### Instructions
1. Quote the stretch of the news report on a Moorhead student's confinement from "Alexis' Individualized Education" through "more effectively educated.".
2. Summarize the news report on a Moorhead student's confinement in two sentences.
3. Continue the news report on a Moorhead student's confinement from the point where it ends.

### Document passage
# # # # # # #

MOORHEAD, Minn. (WCCO) ― Minnesota schools can use time-out rooms to keep students with behavior problems safe if they become a danger to others or themselves.

In December, the I-TEAM revealed how one school misused such a room and left a girl in long enough to eat the paint off the walls. However, it isn't just time-out rooms where children have been confined.

A mother, who has a son with autism, said her boy's education took place in a storage closet.

On this day, Alexis Caredenas is happy. Two years ago, that was not the case. His mother, Maricruz Caredenas, said he would walk around with a pillow and cry and cry.

When Maricruz talks about what her son went through during the 2006-2007 school year, it breaks her heart. She said he was in there from Nov. 2006 until Feb. 2, 2007 when she took him out of school.

At the time, Alexis was attending the Moorhead Senior High School. On the autism spectrum, he can't speak and is limited in what he understands. He was receiving special education services at the Moorhead High School.

Alexis' Individualized Education Plan, or IEP, allowed for instruction in what the district called a "therapy room" -- a place where the district thought he could be more effectively educated.

"So they decided to put him in that room and I said 'Yes, show me the room,'" said Maricruz.

The room she was shown had counters, a table and windows. She always thought he was in that room.

# # # # # # #

### Supplied data

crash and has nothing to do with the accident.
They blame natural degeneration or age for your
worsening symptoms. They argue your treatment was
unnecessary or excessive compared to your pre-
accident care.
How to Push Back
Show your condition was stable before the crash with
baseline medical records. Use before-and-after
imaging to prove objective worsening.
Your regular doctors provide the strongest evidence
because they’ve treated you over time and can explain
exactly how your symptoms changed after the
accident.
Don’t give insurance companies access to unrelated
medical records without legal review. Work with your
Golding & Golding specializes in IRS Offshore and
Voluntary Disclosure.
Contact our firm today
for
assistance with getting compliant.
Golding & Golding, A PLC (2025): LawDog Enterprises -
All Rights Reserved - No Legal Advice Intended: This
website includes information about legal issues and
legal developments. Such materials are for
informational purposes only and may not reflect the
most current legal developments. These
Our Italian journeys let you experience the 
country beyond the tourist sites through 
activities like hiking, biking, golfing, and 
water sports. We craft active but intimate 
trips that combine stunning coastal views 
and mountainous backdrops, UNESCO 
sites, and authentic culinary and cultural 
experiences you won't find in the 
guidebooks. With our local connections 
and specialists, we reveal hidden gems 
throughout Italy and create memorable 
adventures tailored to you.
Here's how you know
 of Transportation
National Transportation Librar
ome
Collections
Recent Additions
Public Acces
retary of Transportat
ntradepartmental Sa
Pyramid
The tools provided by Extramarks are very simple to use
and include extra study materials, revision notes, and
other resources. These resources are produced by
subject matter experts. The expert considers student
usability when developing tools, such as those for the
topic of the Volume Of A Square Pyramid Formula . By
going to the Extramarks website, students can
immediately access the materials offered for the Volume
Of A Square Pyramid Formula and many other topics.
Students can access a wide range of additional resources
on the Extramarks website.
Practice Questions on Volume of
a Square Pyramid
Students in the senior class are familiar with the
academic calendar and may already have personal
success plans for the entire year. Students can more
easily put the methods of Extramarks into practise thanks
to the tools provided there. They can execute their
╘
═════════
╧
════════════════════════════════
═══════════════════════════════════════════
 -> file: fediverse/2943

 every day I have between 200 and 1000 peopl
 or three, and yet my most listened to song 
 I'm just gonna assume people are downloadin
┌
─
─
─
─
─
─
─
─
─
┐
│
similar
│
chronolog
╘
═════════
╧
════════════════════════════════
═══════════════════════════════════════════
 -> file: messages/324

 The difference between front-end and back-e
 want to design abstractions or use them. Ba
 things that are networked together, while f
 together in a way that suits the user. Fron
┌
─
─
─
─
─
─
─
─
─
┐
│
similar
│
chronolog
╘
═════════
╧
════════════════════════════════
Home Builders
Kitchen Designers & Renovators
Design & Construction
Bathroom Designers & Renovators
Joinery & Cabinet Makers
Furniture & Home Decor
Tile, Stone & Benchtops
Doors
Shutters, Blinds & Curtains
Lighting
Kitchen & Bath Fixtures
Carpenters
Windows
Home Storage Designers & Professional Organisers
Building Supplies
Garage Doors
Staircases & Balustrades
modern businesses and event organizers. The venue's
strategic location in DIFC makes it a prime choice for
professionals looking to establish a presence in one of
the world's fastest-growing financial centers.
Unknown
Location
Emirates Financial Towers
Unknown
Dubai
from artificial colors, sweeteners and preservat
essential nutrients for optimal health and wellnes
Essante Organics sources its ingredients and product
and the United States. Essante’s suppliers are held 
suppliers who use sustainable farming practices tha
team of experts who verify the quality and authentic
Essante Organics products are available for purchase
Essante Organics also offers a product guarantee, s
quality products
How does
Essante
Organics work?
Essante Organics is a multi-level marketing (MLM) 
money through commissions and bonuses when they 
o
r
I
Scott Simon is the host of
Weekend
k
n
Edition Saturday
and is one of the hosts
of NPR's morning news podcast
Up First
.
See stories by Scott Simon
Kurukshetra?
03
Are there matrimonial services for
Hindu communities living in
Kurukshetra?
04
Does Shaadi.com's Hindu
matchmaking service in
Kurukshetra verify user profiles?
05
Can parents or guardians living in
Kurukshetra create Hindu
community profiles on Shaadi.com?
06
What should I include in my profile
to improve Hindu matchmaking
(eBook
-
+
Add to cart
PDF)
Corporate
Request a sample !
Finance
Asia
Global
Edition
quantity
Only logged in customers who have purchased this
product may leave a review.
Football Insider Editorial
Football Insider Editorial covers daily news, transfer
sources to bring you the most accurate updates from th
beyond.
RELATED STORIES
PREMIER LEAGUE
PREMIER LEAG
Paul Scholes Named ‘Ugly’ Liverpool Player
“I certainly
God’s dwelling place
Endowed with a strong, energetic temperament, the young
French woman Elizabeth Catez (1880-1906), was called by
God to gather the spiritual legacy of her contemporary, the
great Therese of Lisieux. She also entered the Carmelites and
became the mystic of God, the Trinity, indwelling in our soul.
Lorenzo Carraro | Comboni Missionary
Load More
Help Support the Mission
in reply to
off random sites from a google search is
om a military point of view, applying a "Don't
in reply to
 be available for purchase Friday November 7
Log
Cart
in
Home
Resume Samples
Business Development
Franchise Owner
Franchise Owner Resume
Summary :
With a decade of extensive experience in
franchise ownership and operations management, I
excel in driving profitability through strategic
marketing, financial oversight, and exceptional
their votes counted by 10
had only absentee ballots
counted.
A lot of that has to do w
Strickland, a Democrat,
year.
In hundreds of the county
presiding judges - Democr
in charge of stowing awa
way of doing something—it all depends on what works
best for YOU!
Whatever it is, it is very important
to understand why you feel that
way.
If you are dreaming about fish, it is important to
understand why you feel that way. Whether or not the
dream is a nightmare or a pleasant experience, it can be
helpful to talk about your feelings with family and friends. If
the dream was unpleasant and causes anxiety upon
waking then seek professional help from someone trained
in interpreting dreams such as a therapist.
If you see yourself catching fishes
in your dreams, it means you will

# # # # # # #

### Set of answers
1.
Alexis' Individualized Education Plan, or IEP, allowed for instruction in what the district called a "therapy room" -- a place where the district thought he could be more effectively educated.

2. Minnesota schools may use time-out rooms to keep students who are a danger to others or themselves safe, but children have also been confined in other places. A mother whose son has autism and cannot speak said his education at Moorhead Senior High School took place in a storage closet from November 2006 until she took him out of school on Feb. 2, 2007, though the room she had been shown had counters, a table and windows.

3.
Maricruz said it wasn't until she dropped him off at school one day that a sympathetic paraprofessional who worked with Alexis told her where his teacher had really placed him.

She said it was a storage room and had a plaque that said "STORAGE ROOM".

Maricruz said half of the room had computers and stuff that wasn't used. She said there was just enough room to fit a table, two chairs and a beanbag.

"Alexis would lay on the bean bag on the floor and his feet were just up to where the chairs and table were. And there were no windows, there was nothing," Maricruz said.

She said he was in there everyday and still gets emotional when talking about it.

The Moorhead School District would not talk on camera, but did provide a written statement saying:
  • "The school converted a former storage area to an alternative learning space for (Alexis)."
  • "(Alexis) was never alone in Room 208"
  • "The District offered to change the specialized instruction room location to a different room when the parent expressed concern." 
  • "(Alexis) was instructed in Room 208 for one hour and 45 minutes per day ... no single scheduled period in Room 208 exceeded 30 minutes".
His mother said in the IEP, Alexis had to be in the therapy room from 10 to 20 minutes.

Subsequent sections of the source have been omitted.